Friday, May 22, 2015

How To Be A Successful Corporate Startup





By Brian Moelich
Business Designer
Innovation Enablement, CX

Citrix







Organizations have the ability to generate innovative ideas, but are failing to integrate them back into the enterprise.

 


Innovation practices like design-thinking and lean startup are being adopted by organizations as the path to new growth. The challenge though is that as great as these practices are for generating and prototyping creative customer-centric ideas, rigorously testing them to gather evidence and make decisions based on that evidence, they fall short on how to incorporate those ideas into an enterprise.

From my experience incubating new ideas within an enterprise, I’ve found a few methods, when paired with innovation practices, increase the likelihood of those new ideas being pursued and accepted into the fold of the organization.

Understand who your stakeholders are and get their buy-in throughout the innovation process

Just as you use design-thinking to interview and understand who your customer is and what their underlying needs are, do the same with your executive and business unit stakeholders.

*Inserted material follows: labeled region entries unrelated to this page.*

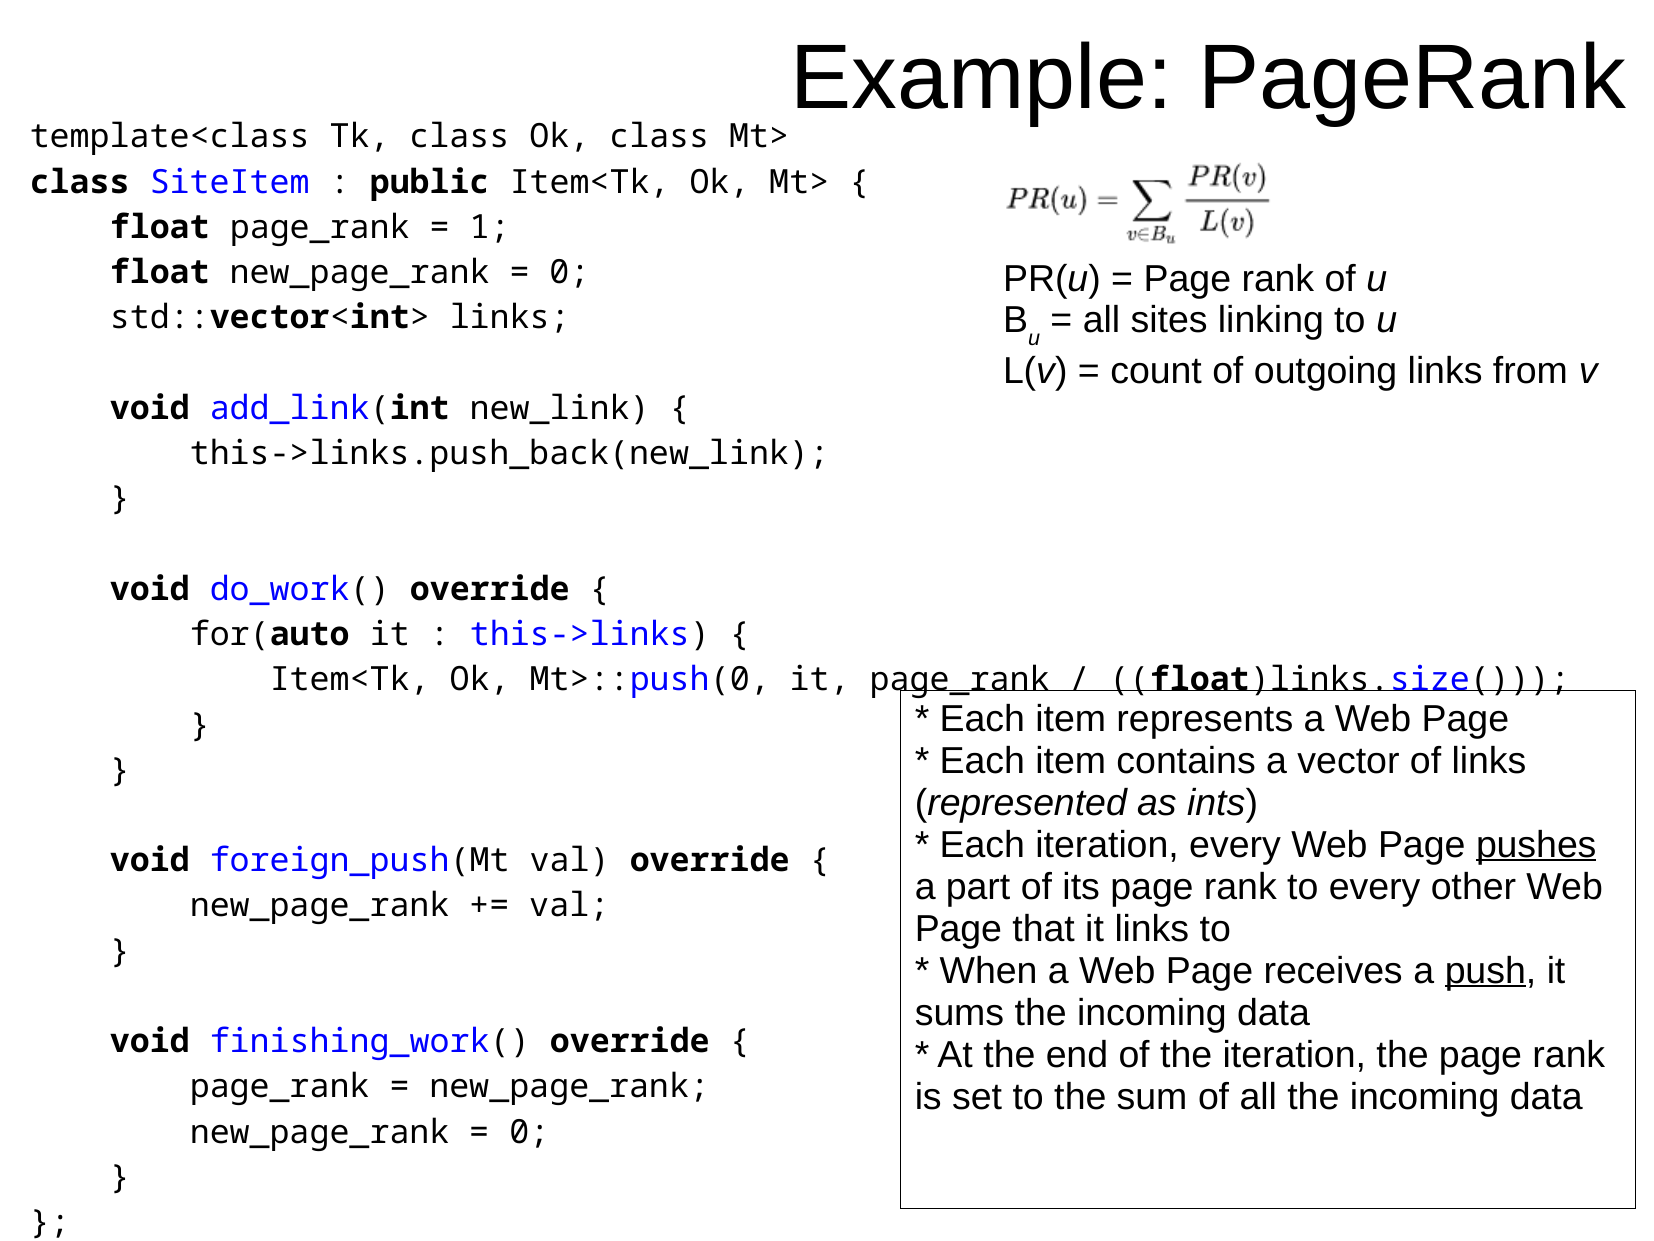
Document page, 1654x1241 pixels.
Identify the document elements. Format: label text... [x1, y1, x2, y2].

text_box template<class Tk, class Ok, class Mt> class SiteItem : public Item<Tk, Ok, Mt> { float page_rank = 1; float new_page_rank = 0; std::vector<int> links; void add_link(int new_link) { this->links.push_back(new_link); } void do_work() override { for(auto it : this->links) { Item<Tk, Ok, Mt>::push(0, it, page_rank / ((float)links.size())); } } void foreign_push(Mt val) override { new_page_rank += val; } void finishing_work() override { page_rank = new_page_rank; new_page_rank = 0; } }; [15, 105, 1651, 1241]
picture [1005, 160, 1274, 249]
text_box PR(u) = Page rank of u Bu = all sites linking to u L(v) = count of outgoing links from v [988, 249, 1649, 442]
text_box * Each item represents a Web Page * Each item contains a vector of links (represented as ints) * Each iteration, every Web Page pushes a part of its page rank to every other Web Page that it links to * When a Web Page receives a push, it sums the incoming data * At the end of the iteration, the page rank is set to the sum of all the incoming data [900, 690, 1636, 1209]
title Example: PageRank [465, 0, 1654, 181]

Put yourself in their shoes. What is top of mind for them? What keeps them up at night? What are their needs?
As you generate new ideas, tailor your ideas to your stakeholders and create gains or solve their pains for them. Do this throughout the process and not just at the beginning. Take prototypes to your stakeholders and co-create with them like you would your customer.

Have all your strategy ducks in a row

Strategy in its purest form is about making choices and tradeoffs. You can’t be everything to everybody or you will be mediocre at best. Design-thinking and lean startup may not make strategy explicit, but successful corporate startups do.

As you learn who your customer is through interviews, prototyping & testing ideas and gathering evidence on what resonates, clearly articulate who that customer is. Go beyond just a persona and use language from the Business Model Canvas, because this is what corporations understand and want to hear.

Is your idea B2B or B2C? Is it a two-sided market? Where will you play geographically? How will your idea get into the hands of your customer? How will customers become aware of your idea and what will you do so that the idea is sticky with them? At what part of the production line will you play and do you need to partner with someone? What is the customer willing to pay for?


One last thing on strategy, explain why your customer will choose you every time over the competition. Your idea will be truly compelling to your organization if you can articulate, and preferably, visualize why you standout from the competition.

For example, Steve Jobs showing the iPhone back in 2007





Image credit: Earnest Kim

Model the financial metrics that matter

For a startup seeking funding, it’s a no-brainer to come prepared with a market size and capital expense estimate, revenue forecast, customer acquisition cost (CAC), average revenue per user (ARPU), lifetime value, churn, etc. Just as an investor loves to see these numbers, so to do organizational stakeholders. 

You will learn about possible revenue models and how much people are willing to pay for your idea through your innovation process and modeling these out will give you more information on the way forward. For each option, do quick back-of-the-napkin estimates for market size and expenses necessary to get to market. Think about customer awareness and activation, what will that cost and how much of your target market could you feasibly reach?

Understand what capabilities you will need and how they fit into your organization's existing capabilities

Organizations are great at understanding what their core capabilities are and what the necessary activities are that produce those capabilities. Your goal then becomes, knowing what the core capabilities and supporting activities are that your idea will need. I like to think in terms of an activity system, pictured below.




Example of Nespresso below, Credit: Heather Fraser




Use this then to compare to your organizations core capabilities and supporting activities. What can you leverage? What needs to be built out? What should be done in-house or should certain activities be outsourced to a partner?

Tell it all with a great story


When you’re ready to pitch the idea, sum all of this up, alongside everything you learnt along the innovation process, and help your corporate stakeholders understand the relevance of all of it with a heartfelt story.


Take the story of someone you interviewed. Explain who they are and emphasize their pains to allow the listener to empathize with your customer. Then get into what the future holds for your customer with your new idea in hand and how it delivers on their needs and solves their problems.


Now with your stakeholders primed, explain your idea with a clear value proposition, why it is better than the competition, how your organization is uniquely positioned to develop it and why they should care, i.e. the value it will create.


The success of corporate startups depends on more than innovation practices alone

 
Innovation practices like design-thinking and lean startup are great for generating new ideas, and I hope you’ve learnt a few ways to increase the likelihood of those new ideas being pursued by your organization.